▶ **What you should do**: Copy out the text of each of the following records word for word, leaving out the pictures.

▶ **Working data**:

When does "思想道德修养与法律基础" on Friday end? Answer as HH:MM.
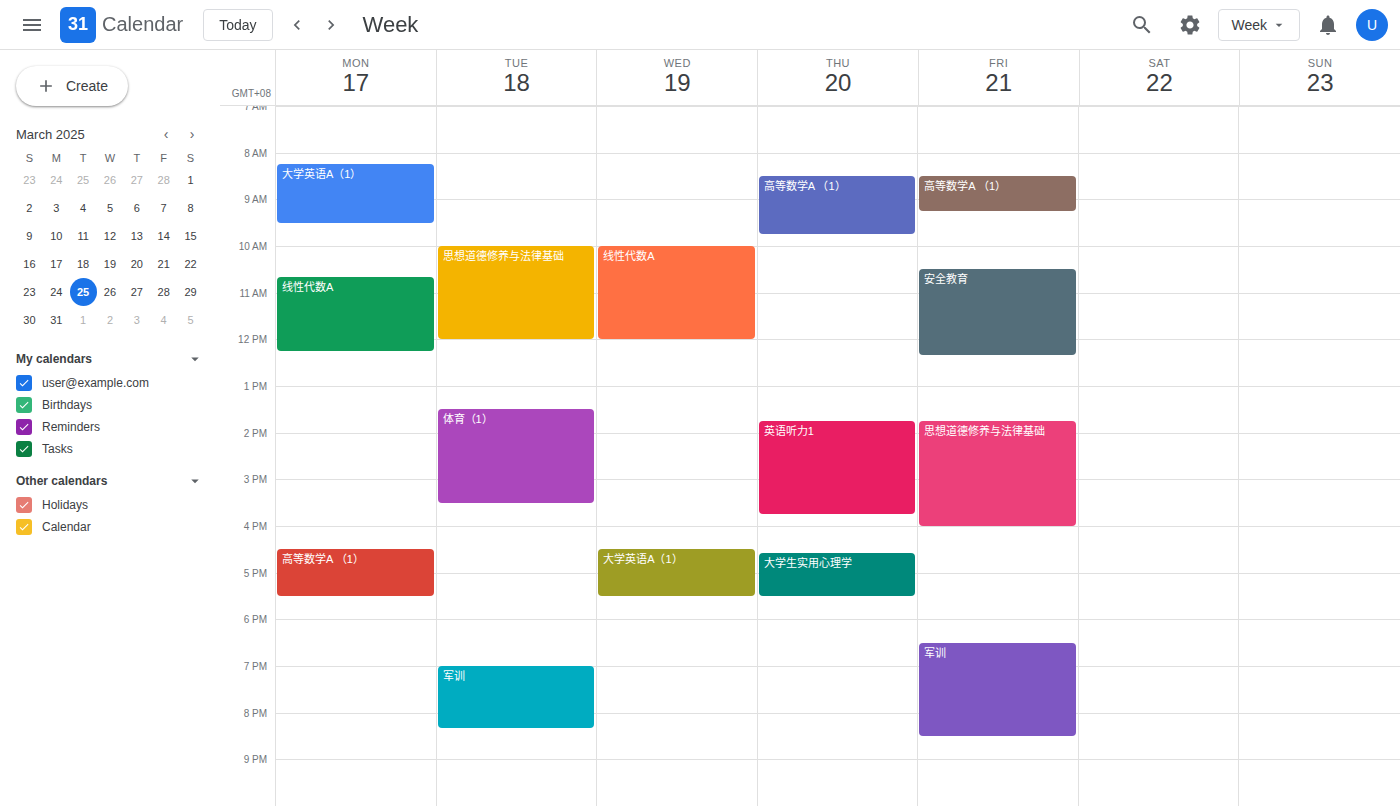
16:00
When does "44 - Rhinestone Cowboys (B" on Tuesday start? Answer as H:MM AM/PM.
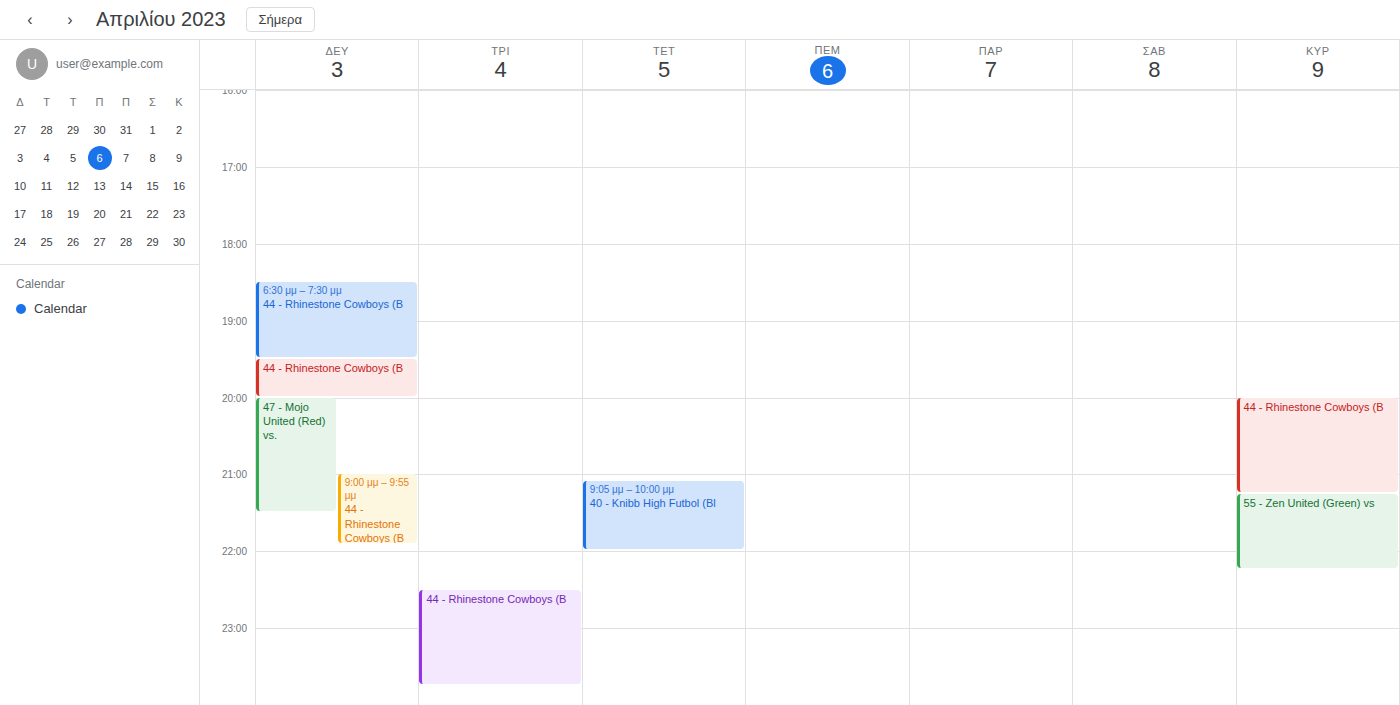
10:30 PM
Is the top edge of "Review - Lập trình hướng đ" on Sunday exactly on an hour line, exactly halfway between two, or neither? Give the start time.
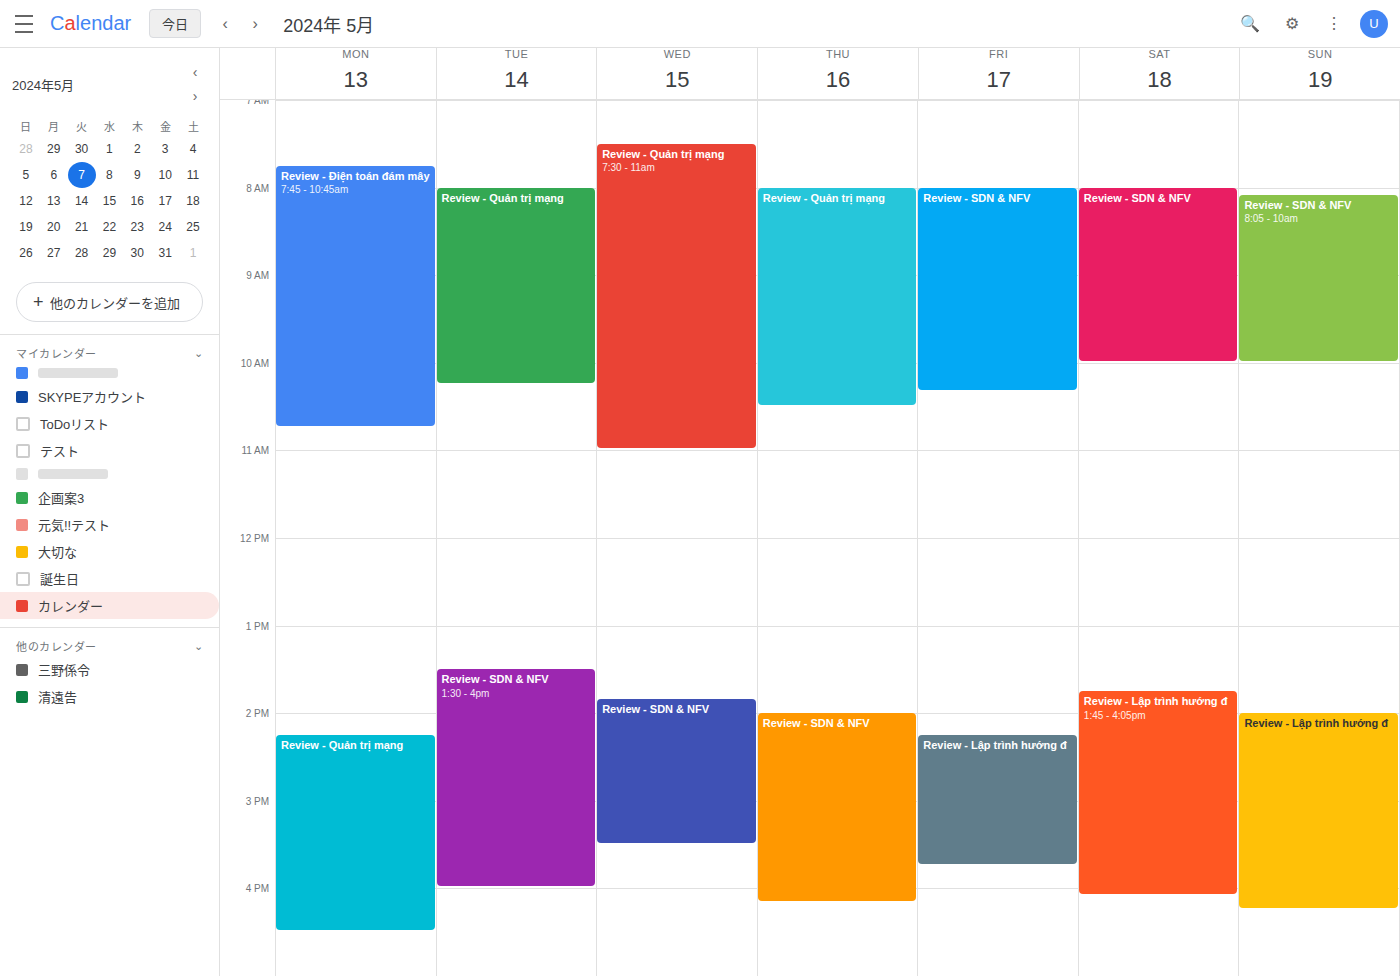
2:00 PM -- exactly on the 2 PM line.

▶ **Exercise answer**:
When does "思想道德修养与法律基础" on Friday end? Answer as HH:MM.
16:00
When does "44 - Rhinestone Cowboys (B" on Tuesday start? Answer as H:MM AM/PM.
10:30 PM
Is the top edge of "Review - Lập trình hướng đ" on Sunday exactly on an hour line, exactly halfway between two, or neither? Give the start time.
2:00 PM -- exactly on the 2 PM line.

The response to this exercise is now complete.